About this exercise:
An exact transcription of every record is needed.

Given data:

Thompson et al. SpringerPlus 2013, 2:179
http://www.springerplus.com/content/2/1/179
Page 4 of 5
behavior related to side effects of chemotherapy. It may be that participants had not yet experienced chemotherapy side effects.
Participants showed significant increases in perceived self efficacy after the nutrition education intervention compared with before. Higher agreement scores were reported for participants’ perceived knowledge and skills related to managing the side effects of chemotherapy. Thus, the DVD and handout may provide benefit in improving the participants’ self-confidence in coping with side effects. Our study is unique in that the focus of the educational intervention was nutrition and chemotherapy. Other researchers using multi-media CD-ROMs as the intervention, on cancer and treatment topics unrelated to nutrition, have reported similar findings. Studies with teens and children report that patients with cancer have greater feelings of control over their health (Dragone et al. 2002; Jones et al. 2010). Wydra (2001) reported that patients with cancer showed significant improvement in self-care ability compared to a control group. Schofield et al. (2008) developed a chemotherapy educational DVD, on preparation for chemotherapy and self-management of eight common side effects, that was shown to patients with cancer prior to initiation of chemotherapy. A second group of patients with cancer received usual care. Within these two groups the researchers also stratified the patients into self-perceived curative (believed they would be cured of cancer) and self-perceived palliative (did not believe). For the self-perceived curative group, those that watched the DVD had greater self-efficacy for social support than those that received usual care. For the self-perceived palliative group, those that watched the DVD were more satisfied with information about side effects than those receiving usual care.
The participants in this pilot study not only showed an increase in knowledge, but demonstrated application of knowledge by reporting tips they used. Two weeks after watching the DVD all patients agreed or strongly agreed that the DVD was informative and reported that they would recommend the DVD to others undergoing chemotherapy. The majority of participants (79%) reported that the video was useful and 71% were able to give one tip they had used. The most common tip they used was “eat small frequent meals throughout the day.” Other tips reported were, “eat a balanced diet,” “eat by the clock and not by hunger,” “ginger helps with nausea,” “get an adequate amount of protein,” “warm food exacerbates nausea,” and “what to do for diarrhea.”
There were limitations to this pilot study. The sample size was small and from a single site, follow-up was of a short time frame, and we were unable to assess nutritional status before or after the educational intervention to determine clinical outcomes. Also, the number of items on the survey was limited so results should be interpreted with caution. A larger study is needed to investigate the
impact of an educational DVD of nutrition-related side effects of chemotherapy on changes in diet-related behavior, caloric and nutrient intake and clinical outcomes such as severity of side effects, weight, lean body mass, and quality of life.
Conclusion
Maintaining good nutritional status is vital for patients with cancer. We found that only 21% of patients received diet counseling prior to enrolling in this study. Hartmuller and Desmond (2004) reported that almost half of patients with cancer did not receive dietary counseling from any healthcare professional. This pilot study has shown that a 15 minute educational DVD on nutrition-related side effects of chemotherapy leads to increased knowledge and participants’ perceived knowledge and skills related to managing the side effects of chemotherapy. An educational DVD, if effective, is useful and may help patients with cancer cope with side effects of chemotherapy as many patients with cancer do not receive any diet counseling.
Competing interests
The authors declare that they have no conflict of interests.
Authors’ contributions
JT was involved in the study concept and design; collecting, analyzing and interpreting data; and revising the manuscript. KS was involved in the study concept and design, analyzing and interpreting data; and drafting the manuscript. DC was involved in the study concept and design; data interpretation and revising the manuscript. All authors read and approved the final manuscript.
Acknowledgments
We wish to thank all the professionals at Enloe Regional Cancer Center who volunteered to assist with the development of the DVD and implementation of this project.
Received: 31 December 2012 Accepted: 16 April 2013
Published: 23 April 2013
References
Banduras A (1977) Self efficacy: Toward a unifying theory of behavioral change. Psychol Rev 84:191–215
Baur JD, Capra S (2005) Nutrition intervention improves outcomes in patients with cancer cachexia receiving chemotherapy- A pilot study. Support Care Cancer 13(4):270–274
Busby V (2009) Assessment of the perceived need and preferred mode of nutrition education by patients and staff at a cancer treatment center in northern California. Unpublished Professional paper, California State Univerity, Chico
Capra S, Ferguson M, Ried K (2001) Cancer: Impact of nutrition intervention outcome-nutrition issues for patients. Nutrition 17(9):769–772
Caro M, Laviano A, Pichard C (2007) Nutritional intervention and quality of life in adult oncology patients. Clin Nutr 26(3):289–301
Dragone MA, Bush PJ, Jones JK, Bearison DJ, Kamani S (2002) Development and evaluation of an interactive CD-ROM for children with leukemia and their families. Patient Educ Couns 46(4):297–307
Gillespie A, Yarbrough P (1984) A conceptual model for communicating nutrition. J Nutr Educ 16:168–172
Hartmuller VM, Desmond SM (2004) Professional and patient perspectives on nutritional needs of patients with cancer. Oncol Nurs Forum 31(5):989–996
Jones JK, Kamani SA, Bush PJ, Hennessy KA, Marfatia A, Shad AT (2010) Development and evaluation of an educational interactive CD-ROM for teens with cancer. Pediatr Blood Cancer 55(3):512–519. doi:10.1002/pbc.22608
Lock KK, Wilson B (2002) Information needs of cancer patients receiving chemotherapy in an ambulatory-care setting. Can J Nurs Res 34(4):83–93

Answer to this problem:
Thompson et al. SpringerPlus 2013, 2:179
http://www.springerplus.com/content/2/1/179
Page 4 of 5
behavior related to side effects of chemotherapy. It may be that participants had not yet experienced chemotherapy side effects.
Participants showed significant increases in perceived self efficacy after the nutrition education intervention compared with before. Higher agreement scores were reported for participants’ perceived knowledge and skills related to managing the side effects of chemotherapy. Thus, the DVD and handout may provide benefit in improving the participants’ self-confidence in coping with side effects. Our study is unique in that the focus of the educational intervention was nutrition and chemotherapy. Other researchers using multi-media CD-ROMs as the intervention, on cancer and treatment topics unrelated to nutrition, have reported similar findings. Studies with teens and children report that patients with cancer have greater feelings of control over their health (Dragone et al. 2002; Jones et al. 2010). Wydra (2001) reported that patients with cancer showed significant improvement in self-care ability compared to a control group. Schofield et al. (2008) developed a chemotherapy educational DVD, on preparation for chemotherapy and self-management of eight common side effects, that was shown to patients with cancer prior to initiation of chemotherapy. A second group of patients with cancer received usual care. Within these two groups the researchers also stratified the patients into self-perceived curative (believed they would be cured of cancer) and self-perceived palliative (did not believe). For the self-perceived curative group, those that watched the DVD had greater self-efficacy for social support than those that received usual care. For the self-perceived palliative group, those that watched the DVD were more satisfied with information about side effects than those receiving usual care.
The participants in this pilot study not only showed an increase in knowledge, but demonstrated application of knowledge by reporting tips they used. Two weeks after watching the DVD all patients agreed or strongly agreed that the DVD was informative and reported that they would recommend the DVD to others undergoing chemotherapy. The majority of participants (79%) reported that the video was useful and 71% were able to give one tip they had used. The most common tip they used was “eat small frequent meals throughout the day.” Other tips reported were, “eat a balanced diet,” “eat by the clock and not by hunger,” “ginger helps with nausea,” “get an adequate amount of protein,” “warm food exacerbates nausea,” and “what to do for diarrhea.”
There were limitations to this pilot study. The sample size was small and from a single site, follow-up was of a short time frame, and we were unable to assess nutritional status before or after the educational intervention to determine clinical outcomes. Also, the number of items on the survey was limited so results should be interpreted with caution. A larger study is needed to investigate the
impact of an educational DVD of nutrition-related side effects of chemotherapy on changes in diet-related behavior, caloric and nutrient intake and clinical outcomes such as severity of side effects, weight, lean body mass, and quality of life.
Conclusion
Maintaining good nutritional status is vital for patients with cancer. We found that only 21% of patients received diet counseling prior to enrolling in this study. Hartmuller and Desmond (2004) reported that almost half of patients with cancer did not receive dietary counseling from any healthcare professional. This pilot study has shown that a 15 minute educational DVD on nutrition-related side effects of chemotherapy leads to increased knowledge and participants’ perceived knowledge and skills related to managing the side effects of chemotherapy. An educational DVD, if effective, is useful and may help patients with cancer cope with side effects of chemotherapy as many patients with cancer do not receive any diet counseling.
Competing interests
The authors declare that they have no conflict of interests.
Authors’ contributions
JT was involved in the study concept and design; collecting, analyzing and interpreting data; and revising the manuscript. KS was involved in the study concept and design, analyzing and interpreting data; and drafting the manuscript. DC was involved in the study concept and design; data interpretation and revising the manuscript. All authors read and approved the final manuscript.
Acknowledgments
We wish to thank all the professionals at Enloe Regional Cancer Center who volunteered to assist with the development of the DVD and implementation of this project.
Received: 31 December 2012 Accepted: 16 April 2013
Published: 23 April 2013
References
Banduras A (1977) Self efficacy: Toward a unifying theory of behavioral change. Psychol Rev 84:191–215
Baur JD, Capra S (2005) Nutrition intervention improves outcomes in patients with cancer cachexia receiving chemotherapy- A pilot study. Support Care Cancer 13(4):270–274
Busby V (2009) Assessment of the perceived need and preferred mode of nutrition education by patients and staff at a cancer treatment center in northern California. Unpublished Professional paper, California State Univerity, Chico
Capra S, Ferguson M, Ried K (2001) Cancer: Impact of nutrition intervention outcome-nutrition issues for patients. Nutrition 17(9):769–772
Caro M, Laviano A, Pichard C (2007) Nutritional intervention and quality of life in adult oncology patients. Clin Nutr 26(3):289–301
Dragone MA, Bush PJ, Jones JK, Bearison DJ, Kamani S (2002) Development and evaluation of an interactive CD-ROM for children with leukemia and their families. Patient Educ Couns 46(4):297–307
Gillespie A, Yarbrough P (1984) A conceptual model for communicating nutrition. J Nutr Educ 16:168–172
Hartmuller VM, Desmond SM (2004) Professional and patient perspectives on nutritional needs of patients with cancer. Oncol Nurs Forum 31(5):989–996
Jones JK, Kamani SA, Bush PJ, Hennessy KA, Marfatia A, Shad AT (2010) Development and evaluation of an educational interactive CD-ROM for teens with cancer. Pediatr Blood Cancer 55(3):512–519. doi:10.1002/pbc.22608
Lock KK, Wilson B (2002) Information needs of cancer patients receiving chemotherapy in an ambulatory-care setting. Can J Nurs Res 34(4):83–93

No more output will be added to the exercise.